Complicated, Self-Aware
Melville is totally playing with his readers, on multiple levels. Not only are we left to contend with crazy content, but the text itself also demands that we engage in some serious mental acrobatics if we want to follow Melville's exercise in showing off his writing chops.
Where he could use one word, Melville uses twenty. Where he could be plainspoken, he uses erudite conceits. Basically, the dude breaks all the rules of the realist handbook, and most style guides (e.g. William Strunk and E. B. White) would have a field day editing this stuff down.
It's not just enough to have your dictionary handy. To really dig into this, you'll probably need to back up and track Melville's allusions in the middle of his already complex chapters—where you might find yourself in a story within a story within a conversation within a narration that is kind of a joke. To get a sense of how complicated and wordy Melville's style can be, check out this one-sentence paragraph (yes, one sentence):
As, in gaining his place, some little perseverance, not to say persistence, of a mildly inoffensive sort, had been unavoidable, it was not with the best relish that the crowd regarded his apparent intrusion; and upon a more attentive survey, perceiving no badge of authority about him, but rather something quite the contrary—he being of an aspect so singularly innocent; an aspect too, which they took to be somehow inappropriate to the time and place, and inclining to the notion that his writing was of much the same sort: in short, taking him for some strange kind of simpleton, harmless enough, would he keep to himself, but not wholly unobnoxious as an intruder—they made no scruple to jostle him aside; while one, less kind than the rest, or more of a wag, by an unobserved stroke, dexterously flattened down his fleecy hat upon his head. (1, 6)
The thing is, we're pretty okay with how complicated this text is.

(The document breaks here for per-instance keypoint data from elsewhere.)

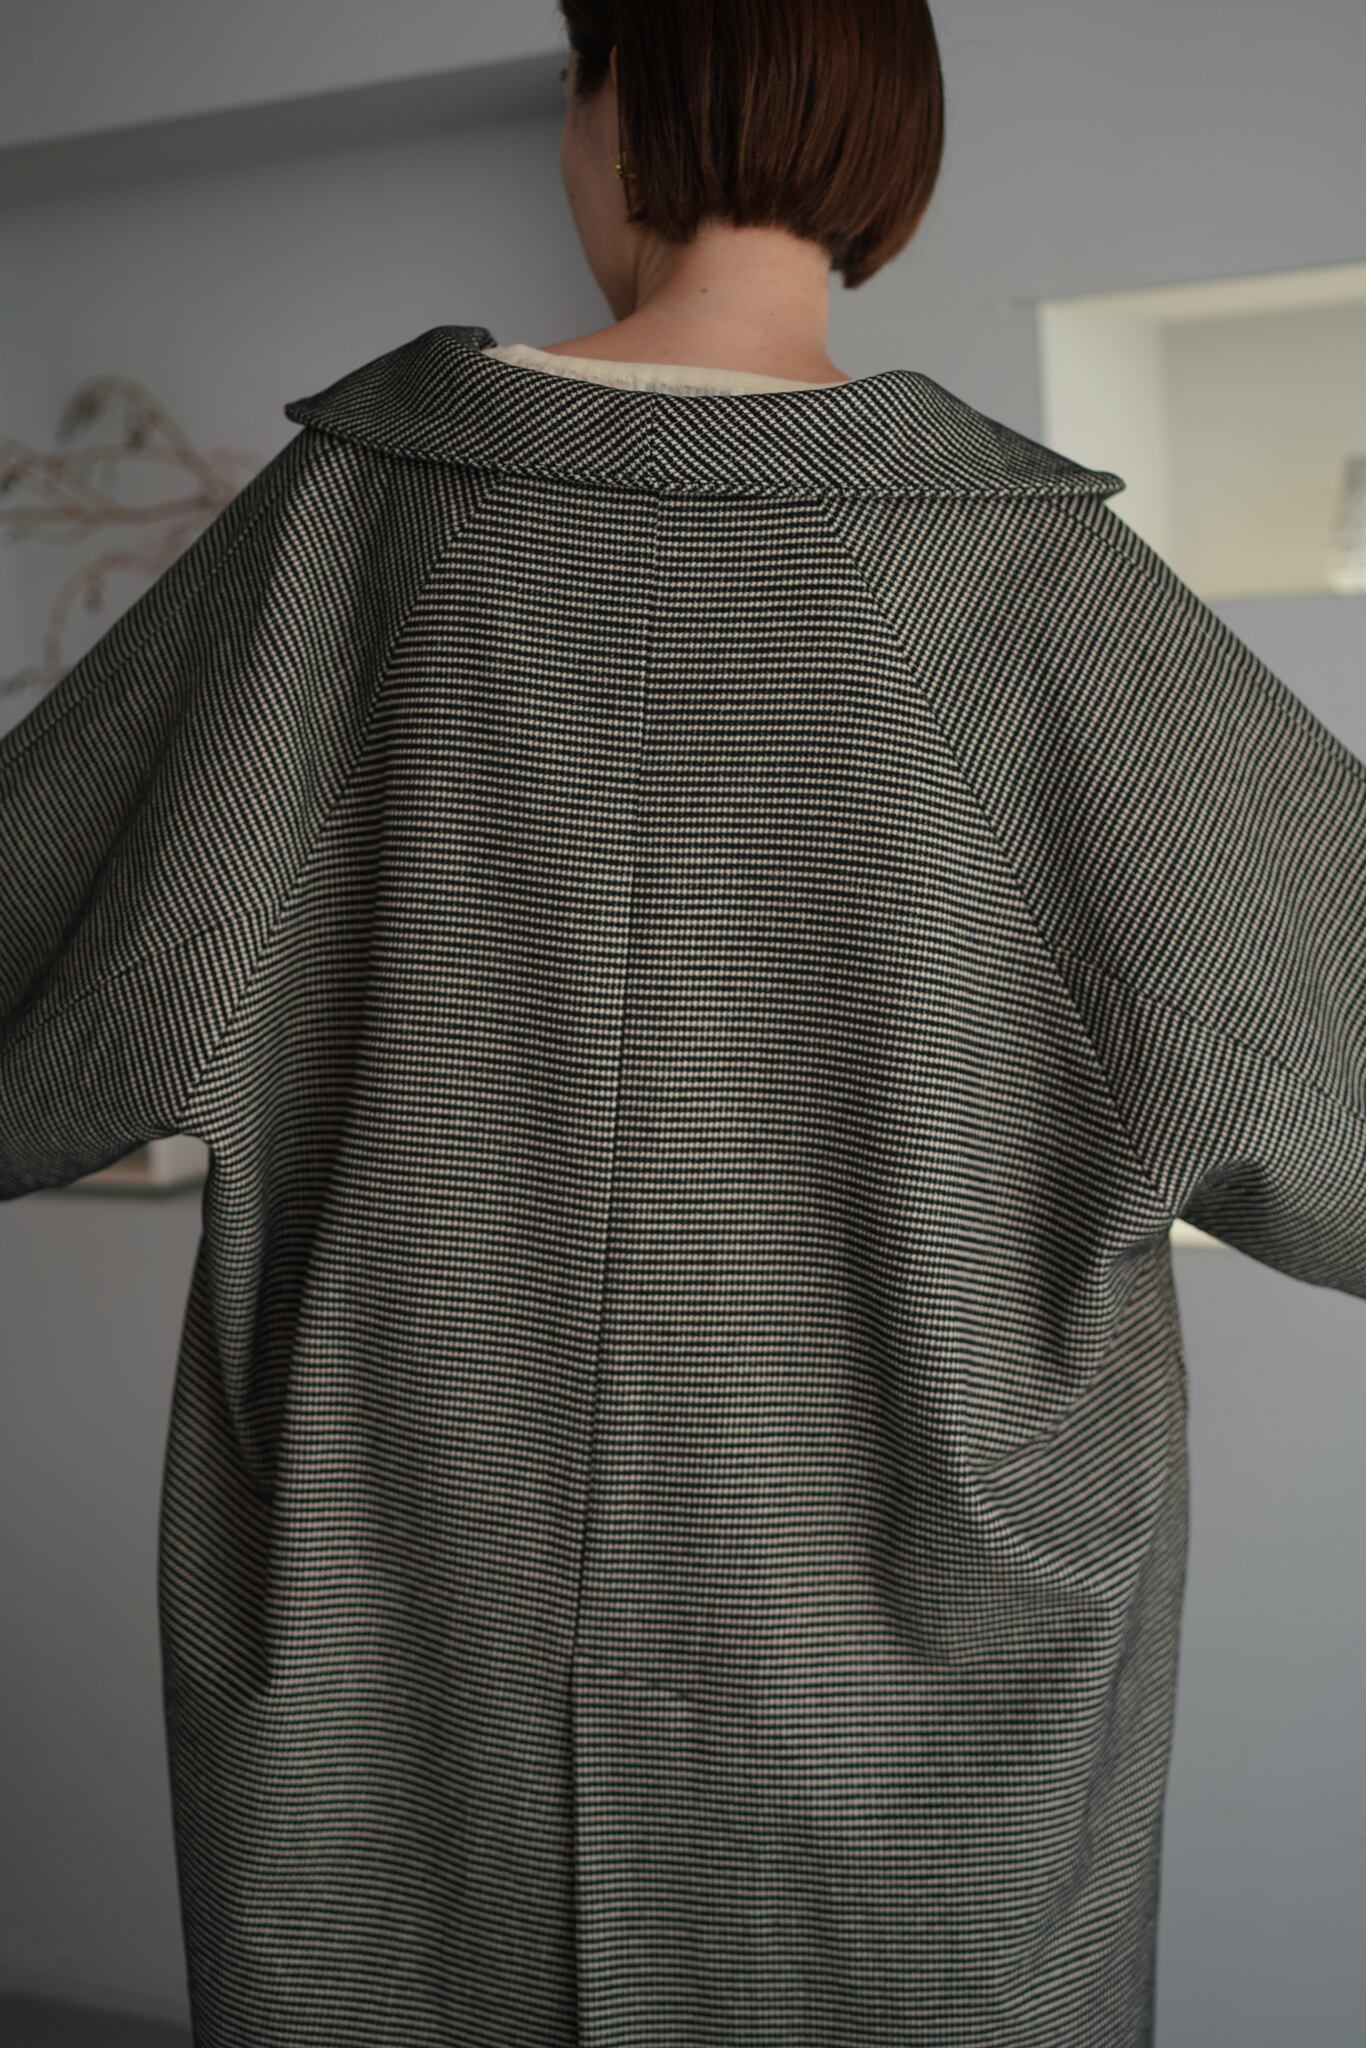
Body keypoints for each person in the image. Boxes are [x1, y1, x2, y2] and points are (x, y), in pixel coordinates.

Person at [2, 2, 1363, 2044]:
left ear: (611, 102)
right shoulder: (1045, 606)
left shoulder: (342, 549)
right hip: (919, 1735)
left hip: (397, 1672)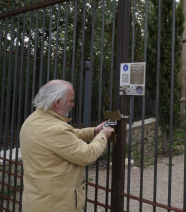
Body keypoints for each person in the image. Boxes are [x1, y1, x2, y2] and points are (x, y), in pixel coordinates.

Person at [20, 80, 115, 212]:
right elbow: (87, 155)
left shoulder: (33, 120)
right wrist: (103, 136)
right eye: (70, 101)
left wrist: (93, 132)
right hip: (56, 205)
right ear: (58, 102)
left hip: (36, 200)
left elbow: (65, 138)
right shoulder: (56, 129)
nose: (73, 104)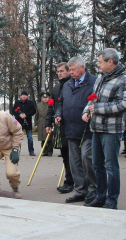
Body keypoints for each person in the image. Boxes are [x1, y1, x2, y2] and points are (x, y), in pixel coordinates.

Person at [82, 48, 126, 210]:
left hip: (111, 130)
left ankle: (112, 200)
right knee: (97, 164)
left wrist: (97, 108)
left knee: (111, 166)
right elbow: (92, 98)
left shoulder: (124, 79)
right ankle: (101, 195)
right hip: (96, 127)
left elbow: (123, 104)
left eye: (100, 62)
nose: (98, 65)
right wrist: (86, 111)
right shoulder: (101, 78)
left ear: (110, 62)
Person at [55, 57, 97, 204]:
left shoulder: (94, 82)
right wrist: (58, 115)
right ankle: (80, 190)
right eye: (70, 70)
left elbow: (96, 101)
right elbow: (61, 103)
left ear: (82, 67)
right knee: (74, 161)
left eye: (73, 70)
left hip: (88, 127)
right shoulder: (67, 85)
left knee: (87, 157)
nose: (71, 73)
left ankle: (93, 189)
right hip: (70, 127)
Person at [45, 62, 74, 193]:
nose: (59, 73)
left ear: (69, 71)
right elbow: (51, 108)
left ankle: (80, 182)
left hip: (74, 125)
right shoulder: (56, 88)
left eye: (62, 71)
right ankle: (69, 182)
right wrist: (47, 123)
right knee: (65, 155)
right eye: (58, 71)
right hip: (60, 126)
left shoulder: (74, 84)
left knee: (77, 156)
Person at [12, 91, 36, 156]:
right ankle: (18, 151)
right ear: (21, 96)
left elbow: (33, 110)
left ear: (27, 96)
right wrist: (19, 115)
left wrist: (26, 115)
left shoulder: (30, 103)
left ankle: (31, 151)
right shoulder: (17, 103)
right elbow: (13, 111)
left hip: (28, 122)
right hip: (19, 123)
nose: (24, 96)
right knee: (18, 138)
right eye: (22, 95)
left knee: (30, 137)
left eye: (25, 95)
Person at [35, 92, 53, 156]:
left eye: (46, 98)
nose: (45, 99)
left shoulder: (51, 104)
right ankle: (44, 151)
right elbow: (36, 115)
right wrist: (36, 123)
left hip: (48, 121)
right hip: (41, 122)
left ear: (48, 98)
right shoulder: (38, 105)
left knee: (49, 137)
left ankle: (50, 151)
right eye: (44, 98)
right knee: (42, 137)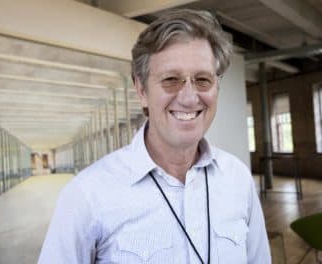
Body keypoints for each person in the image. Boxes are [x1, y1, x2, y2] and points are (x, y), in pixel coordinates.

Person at [39, 9, 271, 264]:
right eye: (171, 79)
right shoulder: (86, 195)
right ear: (141, 90)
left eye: (203, 80)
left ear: (217, 87)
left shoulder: (237, 179)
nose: (189, 97)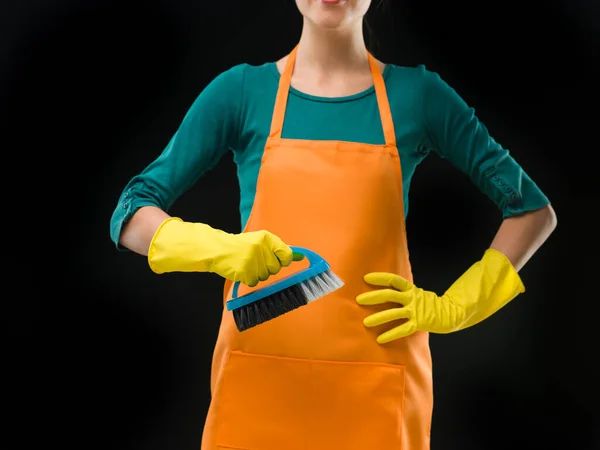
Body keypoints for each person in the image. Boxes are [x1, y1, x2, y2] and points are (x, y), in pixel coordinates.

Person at [109, 0, 557, 448]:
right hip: (259, 382)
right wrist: (217, 249)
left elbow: (532, 211)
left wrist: (458, 306)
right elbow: (130, 212)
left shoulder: (418, 96)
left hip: (377, 390)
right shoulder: (242, 93)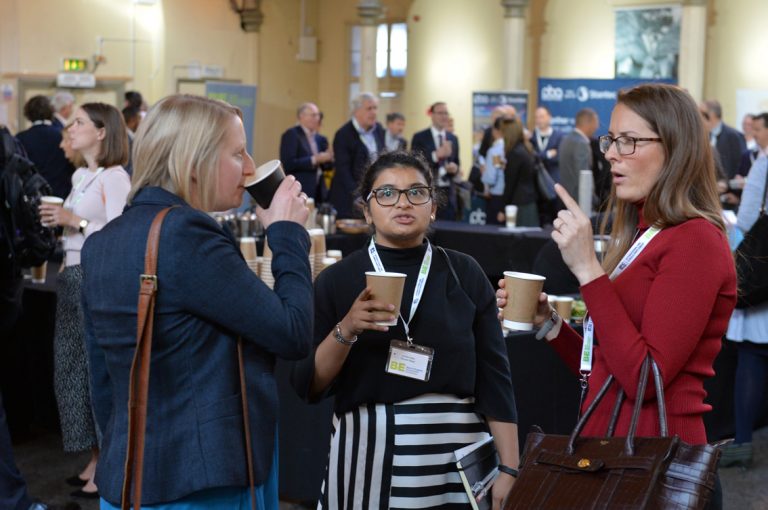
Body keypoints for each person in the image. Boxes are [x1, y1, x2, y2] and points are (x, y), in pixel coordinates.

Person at [497, 83, 736, 509]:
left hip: (658, 466)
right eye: (611, 139)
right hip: (617, 457)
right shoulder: (650, 233)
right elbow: (607, 369)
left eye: (629, 141)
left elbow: (645, 379)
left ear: (675, 148)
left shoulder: (695, 240)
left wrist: (589, 270)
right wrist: (550, 324)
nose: (610, 153)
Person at [81, 94, 313, 509]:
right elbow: (292, 332)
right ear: (194, 162)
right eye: (237, 152)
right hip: (202, 481)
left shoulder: (101, 243)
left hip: (131, 472)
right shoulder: (188, 235)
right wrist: (287, 235)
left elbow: (102, 379)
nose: (248, 167)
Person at [292, 151, 519, 510]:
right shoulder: (337, 280)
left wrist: (510, 466)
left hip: (456, 454)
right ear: (367, 210)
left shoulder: (464, 272)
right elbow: (309, 384)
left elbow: (496, 378)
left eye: (416, 192)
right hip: (369, 450)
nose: (402, 202)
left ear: (433, 207)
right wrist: (348, 327)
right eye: (386, 193)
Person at [38, 103, 132, 500]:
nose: (70, 128)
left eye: (78, 122)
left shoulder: (115, 178)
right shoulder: (81, 175)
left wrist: (72, 221)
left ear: (102, 132)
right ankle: (95, 458)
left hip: (95, 277)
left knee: (95, 370)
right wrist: (58, 223)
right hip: (71, 273)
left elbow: (119, 232)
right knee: (73, 369)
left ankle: (107, 460)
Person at [720, 153, 768, 469]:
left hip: (762, 280)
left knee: (752, 356)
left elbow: (748, 217)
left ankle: (742, 444)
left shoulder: (765, 162)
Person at [330, 92, 385, 218]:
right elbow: (343, 170)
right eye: (369, 108)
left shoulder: (379, 130)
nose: (374, 112)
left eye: (375, 108)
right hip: (348, 198)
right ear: (356, 111)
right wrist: (358, 195)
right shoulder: (343, 134)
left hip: (372, 194)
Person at [16, 95, 74, 199]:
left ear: (28, 114)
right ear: (51, 111)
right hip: (61, 193)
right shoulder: (61, 135)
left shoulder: (20, 138)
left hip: (31, 194)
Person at [411, 102, 461, 220]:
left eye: (446, 113)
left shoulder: (453, 138)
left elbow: (457, 162)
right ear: (432, 115)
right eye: (440, 113)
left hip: (448, 192)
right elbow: (415, 164)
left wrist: (454, 167)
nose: (444, 116)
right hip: (428, 190)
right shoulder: (420, 137)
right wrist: (435, 155)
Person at [279, 102, 333, 201]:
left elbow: (326, 168)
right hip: (300, 189)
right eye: (313, 115)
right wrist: (314, 159)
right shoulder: (291, 134)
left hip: (319, 190)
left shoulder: (320, 139)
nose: (317, 118)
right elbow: (288, 164)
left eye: (318, 115)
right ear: (301, 116)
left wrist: (330, 157)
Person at [500, 116, 539, 227]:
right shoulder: (525, 149)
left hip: (521, 205)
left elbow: (510, 184)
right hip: (528, 201)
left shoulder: (514, 153)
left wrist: (503, 208)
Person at [558, 108, 598, 202]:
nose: (597, 127)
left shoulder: (566, 139)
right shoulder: (581, 144)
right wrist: (593, 199)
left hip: (566, 198)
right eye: (596, 123)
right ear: (588, 123)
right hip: (580, 200)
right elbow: (584, 177)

Melville does what he does well. His intricate sentences, big words, and big ideas are working for him—and he knows it. This text is as much a challenge to himself as it is to us. It's also hilarious once you get the hang of it.
Melville is trying things out and putting on an ambitious show. His elaborate style doesn't let up even when he addresses the reader about his writing choices. As his audience, he expects a lot from us because he's putting time, effort, and consideration into each word.